# Confidence EQ gel?



## Cinnamontoast (20 January 2015)

An acquaintance mentioned this to me whilst holding the dancing pony's head (I was trying to oil his feathers, we have the dance every time) I'd quite like to clip his legs so I can treat mudfever, but this normally requires sedation but according to the acquaintance, this gel stuff should allow me to clip safely without the horse stressing out.

Anyone used it?


----------



## nuttychestnut (20 January 2015)

I've got a couple of samples at the yard and I really must get around to trying it. I just sweat talked the rep and she gave me some FOC.


----------



## shannonandtay (20 January 2015)

Have just bought two sachets and will try one for the first time Friday when the farrier comes ( he gets nervous with the farrier).


----------



## Cinnamontoast (20 January 2015)

Will you please report back? And tell me prices you're paying!


----------



## DarkHorseB (20 January 2015)

Made no difference at all to our Welsh C mare when trying to clip her I'm afraid


----------



## nuttychestnut (20 January 2015)

I think it's around a couple pounds. I'm going to try mine the next time he goes out competing. I will try again to stay on the lovely supple, responsive horse I have in the warm up. I swear the horse I ride the test isn't mine, I have no breaks, steering or manners!!


----------



## JCWHITE (21 January 2015)

A box costs 40 euros for 10 sachets. 
After trying a free sample, I was amazed by the difference to a tricky young mare with loading issues.
You must apply the gel when the horse is completely calm, half an hour before you need it to work.
There was a marked change in behaviour for the better  the  twice we used it, and will use again.
One benefit is the ease of application.


----------



## shannonandtay (21 January 2015)

cinnamontoast said:



			Will you please report back? And tell me prices you're paying!
		
Click to expand...

» Input data

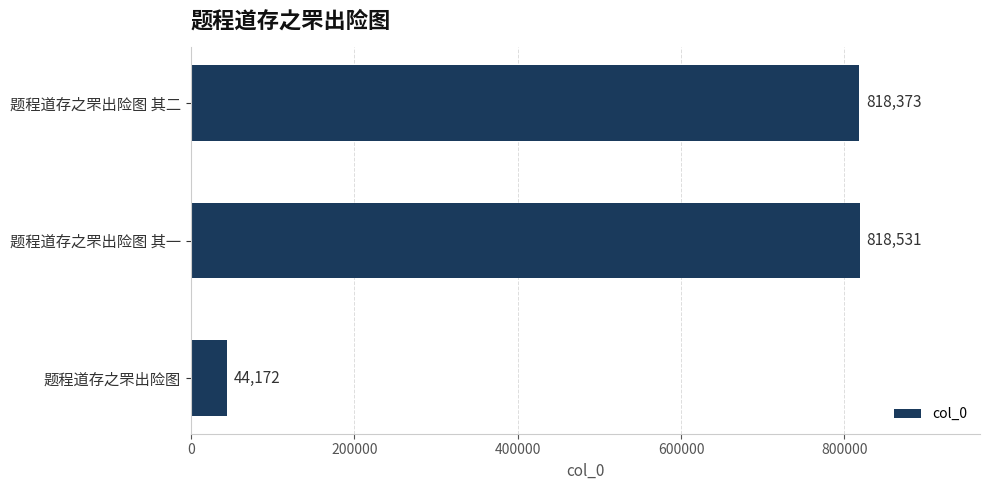

What is the sum of all values?

1681076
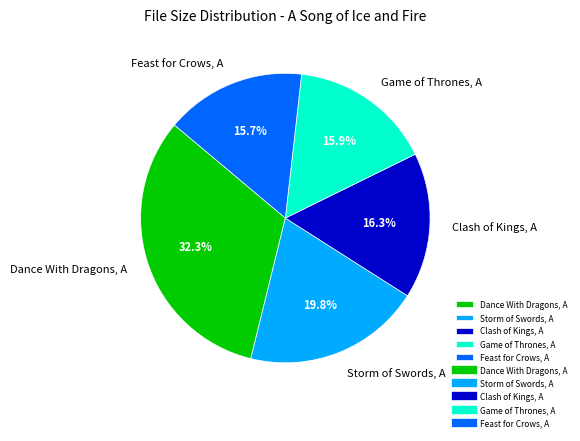

Combined, do Dance With Dragons, A and Feast for Crows, A account for over 50%?

No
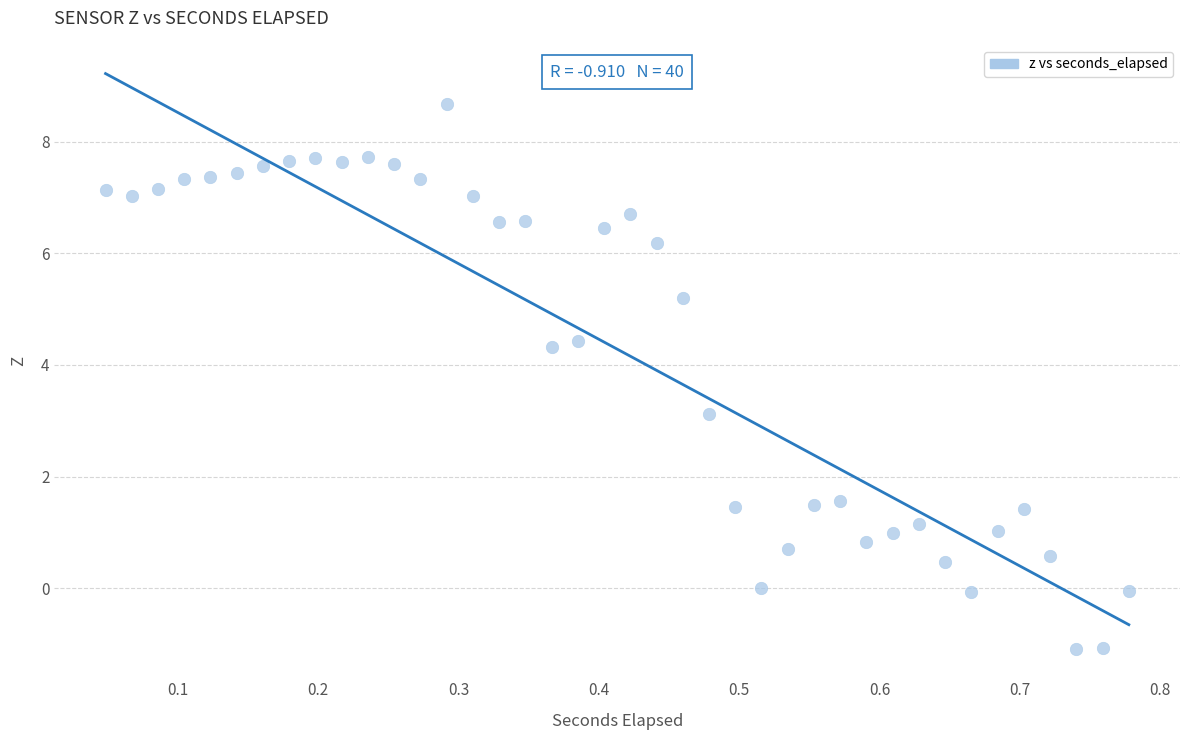

What is the range of X values (max minus min)?

0.7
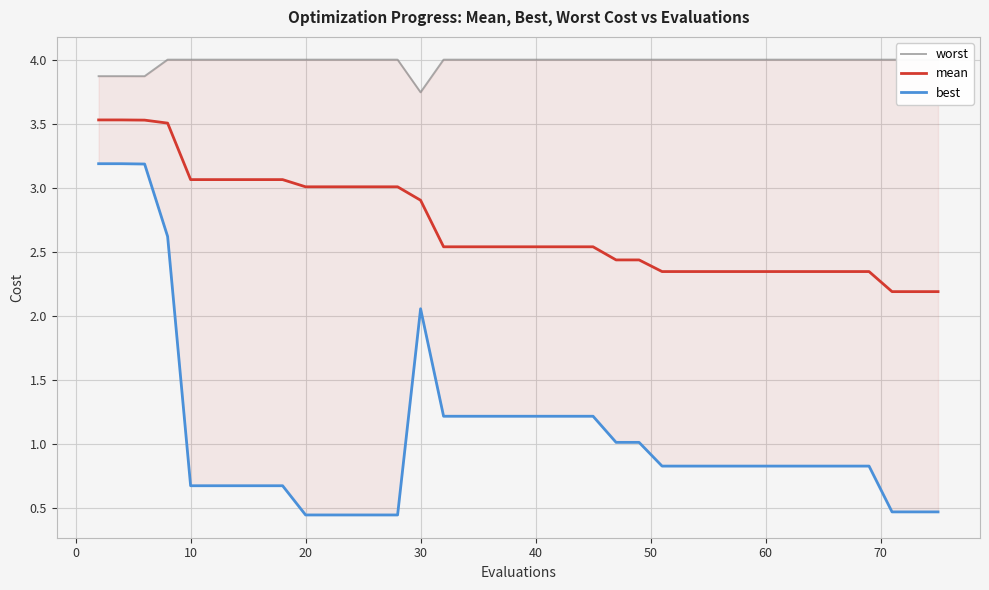

Which series has the largest total across all categories?

worst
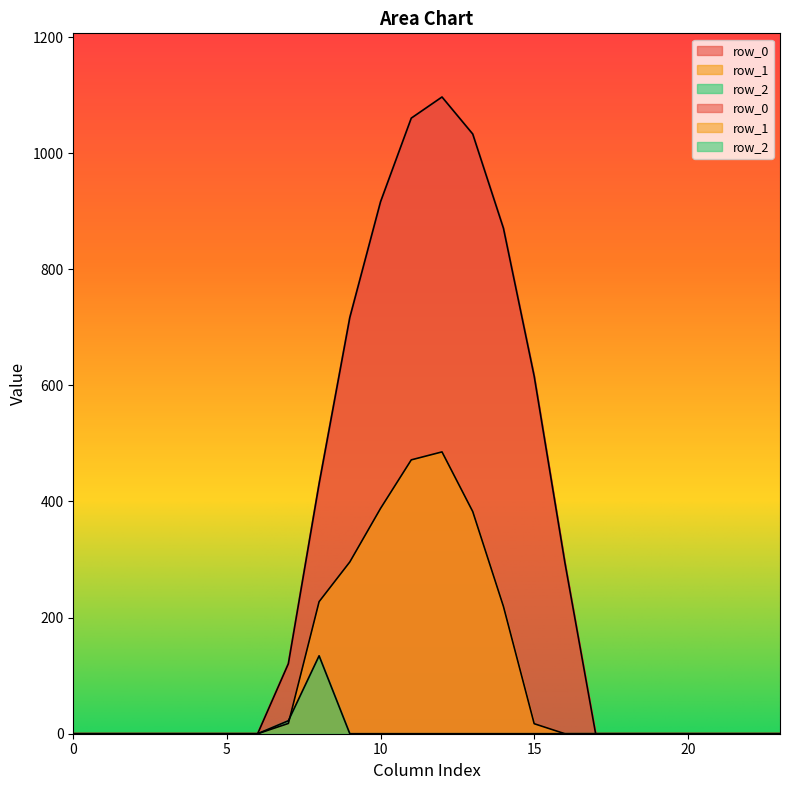

Is the value of row_0 at 18 greater than the value of row_2 at 4?

No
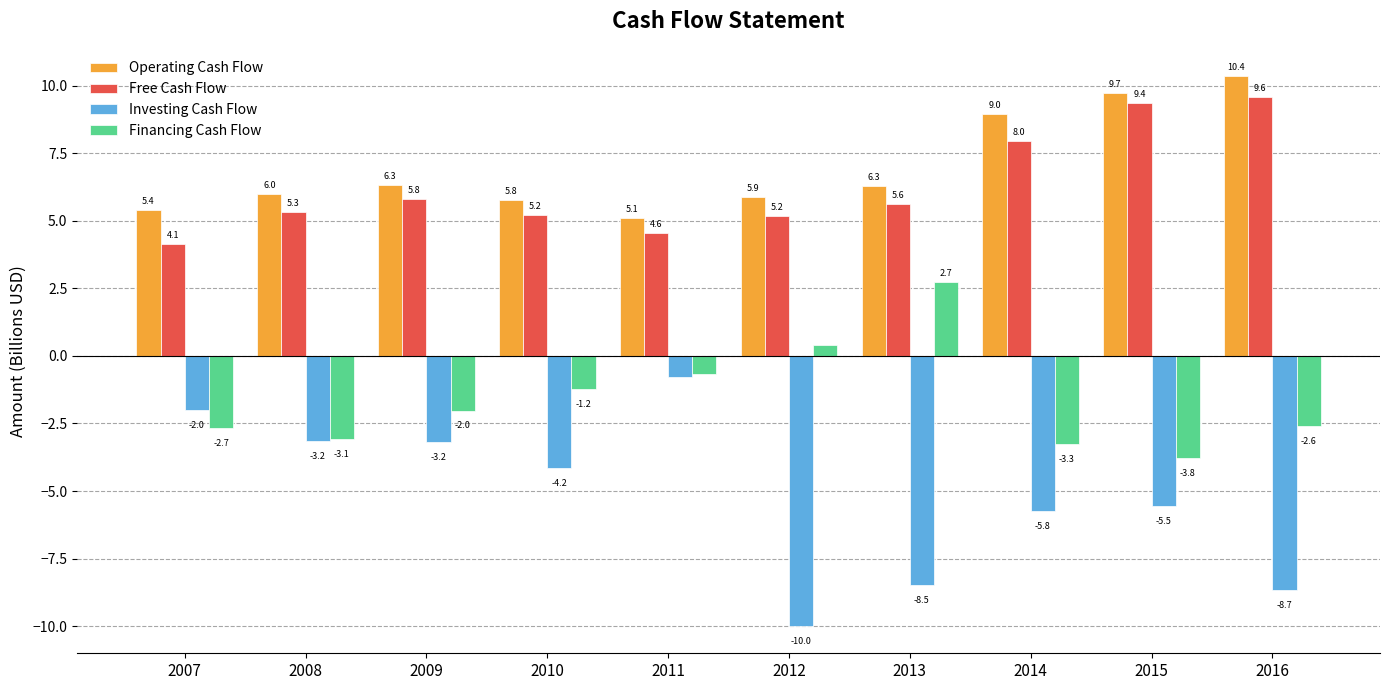

At 2012, list the series in order from largest to smallest.

Operating Cash Flow, Free Cash Flow, Financing Cash Flow, Investing Cash Flow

» Exercise instructions
1 – Name each distinct username that posts in the forum thread about Confidence EQ gel.
2 – Rewrite the records from the line with "What is the range" through the end of the records as a numbered list. Omit blank lines and the pictures.

» Your written answers
1 –
Cinnamontoast
nuttychestnut
shannonandtay
DarkHorseB
JCWHITE

2 –
1. What is the range of X values (max minus min)?
2. 0.7
3. Which series has the largest total across all categories?
4. worst
5. Is the value of row_0 at 18 greater than the value of row_2 at 4?
6. No
7. At 2012, list the series in order from largest to smallest.
8. Operating Cash Flow, Free Cash Flow, Financing Cash Flow, Investing Cash Flow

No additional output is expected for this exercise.